I could really use a talented mathematician's help on this.
In Image #1 I have a $5\times 5$ array with the totals calculated going diagonally. The totals are highlighted in orange and blue with corresponding colored lines showing where the values were obtained. The sums are interwoven - meaning changing one value produces a unique set of totals.
My question is if given only the totals as in Image #2 can the values within the array be recreated. Also this needs to be scaled for example to say a $10\times 10$ array or perhaps more. Without using brute force is there a formula which could accomplish this? Thank you so much in advance. As mentioned by Bram28 this method doesn't give back unique values so what if I constrained it with a third set of sums as in Image #3. Would that work?

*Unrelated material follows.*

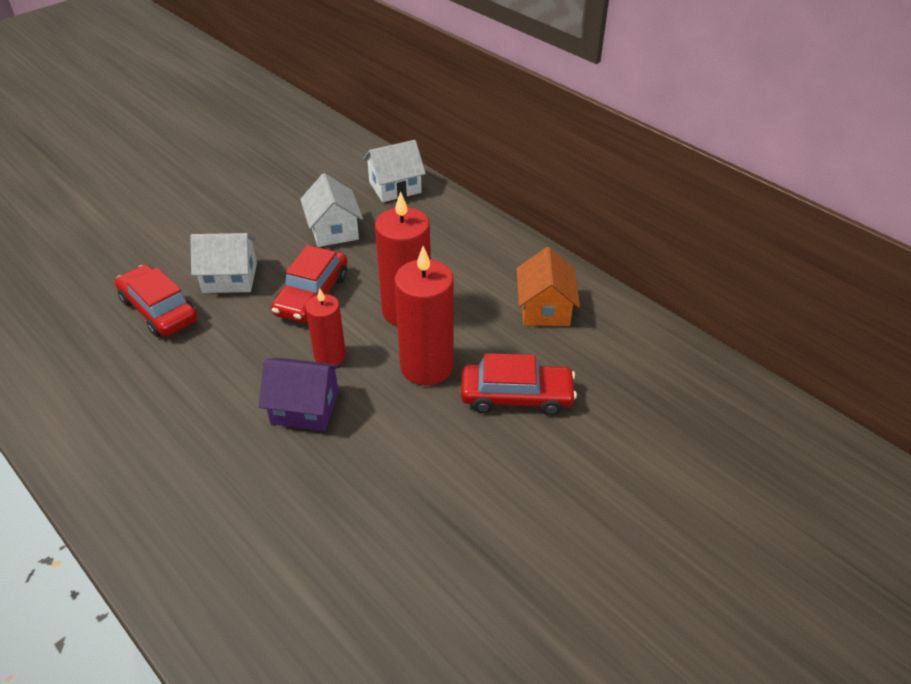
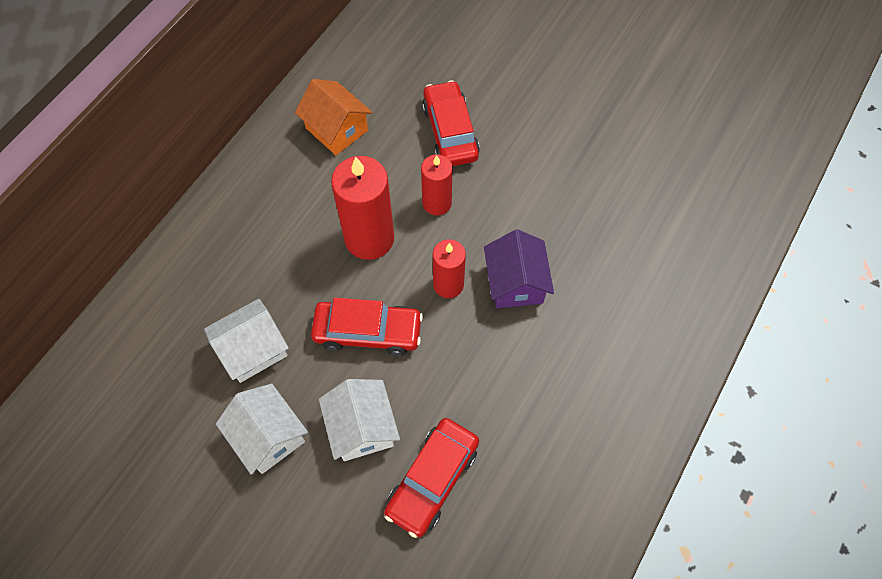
camera: 105 degrees left, 20 degrees up
(395, 187) = (155, 310): white house -> white house (268, 436)
(426, 366) = (437, 203): red candle -> red candle, size x0.60
(544, 309) = (336, 129): orange house -> orange house turned 60 degrees clockwise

As pointed out in the comments, there can be many solutions to a given setup, even if you restrict yourself to digits 0-9. Just for a sanity check, here is another solution to the puzzle you provided:
\begin{array}{|c|c|c|c|c|} \hline 2&2&3&2&1\\ \hline 0&2&1&5&2\\ \hline 1&4&0&6&2\\ \hline 4&0&4&6&3\\ \hline 3&3&5&1&2\\ \hline \end{array}
EDIT
Even adding the sums for the horizontals and the verticals will not guarantee a unique solution (unless, again, we would restrict ourselves to a certain interval (e.g. digits 0-9) ... in that case we could have sums that force everything to be the maximum value, for example). Look at the following:
\begin{array}{|c|c|c|c|c|} \hline 0&1&0&-1&0\\ \hline -1&0&0&0&1\\ \hline 0&0&0&0&0\\ \hline 1&0&0&0&-1\\ \hline 0&-1&0&1&0\\ \hline \end{array}
Notice that if we add this matrix to any one solution, we will get another solution!
For example, if we take your original solution:
\begin{array}{|c|c|c|c|c|} \hline 2&1&2&3&1\\ \hline 1&2&5&4&1\\ \hline 2&1&1&4&4\\ \hline 2&0&5&5&2\\ \hline 3&5&4&2&2\\ \hline \end{array}
and we add the 'change' array to it, we get:
\begin{array}{|c|c|c|c|c|} \hline 2&2&2&2&1\\ \hline 0&2&5&4&2\\ \hline 2&1&1&4&4\\ \hline 3&0&5&5&1\\ \hline 3&4&4&3&2\\ \hline \end{array}
we get another solution with the exact same sums for the diagonals, verticals, and horizontals!